Given passage:

15 He caused the rocks to split in the wilderness,
    and gave them water[d] as from an abundant sea.
16 He brought streams from rock,
    causing water to flow like a river.

17 But time and again, they sinned against him,
    rebelling against the Most High in the desert.
18 To test God was in their minds,
    when they demanded food to satisfy their cravings.[e]
19 They spoke against God by asking,
    “Is God able to prepare a feast[f] in the desert?
20 It’s true that[g] Moses[h] struck the rock so that water flowed forth
    and torrents of water gushed out,
but is he also able to give bread
    or to supply meat for his people?”

21 Therefore, when the Lord heard this, he was angry,
    and fire broke out against Jacob.
Moreover, his anger flared against Israel,
22 because they didn’t believe in God
        and didn’t trust in his deliverance.
23 Yet he commanded the skies above
    and the doors of the heavens to open,
24 so that manna rained down on them for food
    and he sent them the grain of heaven.
25 Mortal men[i] ate the food of angels;
    he sent provision to them in abundance.

26 He stirred up the east wind in the heavens
    and drove the south wind by his might.
27 He caused meat to rain on them like dust
    and winged birds as the sand of the sea.
28 He caused these to fall in the middle of the camp
    and all around their tents.
29 So they ate and were very satisfied,
    because he granted their desire.
30 However, before they had fulfilled their desire,
    while their food was still in their mouths,
31 the anger of God flared against them,
    and he killed the strongest men
        and humbled Israel’s young men.

32 In spite of all of this, they kept on sinning
    and didn’t believe in his marvelous deeds.

Data:

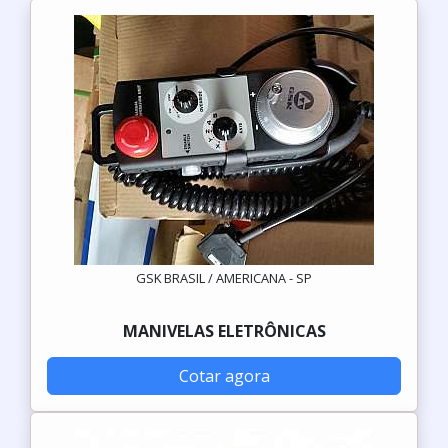
GSK BRASIL / AMERICANA - SP
MANIVELAS ELETRÔNICAS
Cotar agora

What you have to do:
Can you print the whole psalm passage, word for word? The lines aren't needed for anything here.

Answer:
15 He caused the rocks to split in the wilderness,
    and gave them water[d] as from an abundant sea.
16 He brought streams from rock,
    causing water to flow like a river.

17 But time and again, they sinned against him,
    rebelling against the Most High in the desert.
18 To test God was in their minds,
    when they demanded food to satisfy their cravings.[e]
19 They spoke against God by asking,
    “Is God able to prepare a feast[f] in the desert?
20 It’s true that[g] Moses[h] struck the rock so that water flowed forth
    and torrents of water gushed out,
but is he also able to give bread
    or to supply meat for his people?”

21 Therefore, when the Lord heard this, he was angry,
    and fire broke out against Jacob.
Moreover, his anger flared against Israel,
22 because they didn’t believe in God
        and didn’t trust in his deliverance.
23 Yet he commanded the skies above
    and the doors of the heavens to open,
24 so that manna rained down on them for food
    and he sent them the grain of heaven.
25 Mortal men[i] ate the food of angels;
    he sent provision to them in abundance.

26 He stirred up the east wind in the heavens
    and drove the south wind by his might.
27 He caused meat to rain on them like dust
    and winged birds as the sand of the sea.
28 He caused these to fall in the middle of the camp
    and all around their tents.
29 So they ate and were very satisfied,
    because he granted their desire.
30 However, before they had fulfilled their desire,
    while their food was still in their mouths,
31 the anger of God flared against them,
    and he killed the strongest men
        and humbled Israel’s young men.

32 In spite of all of this, they kept on sinning
    and didn’t believe in his marvelous deeds.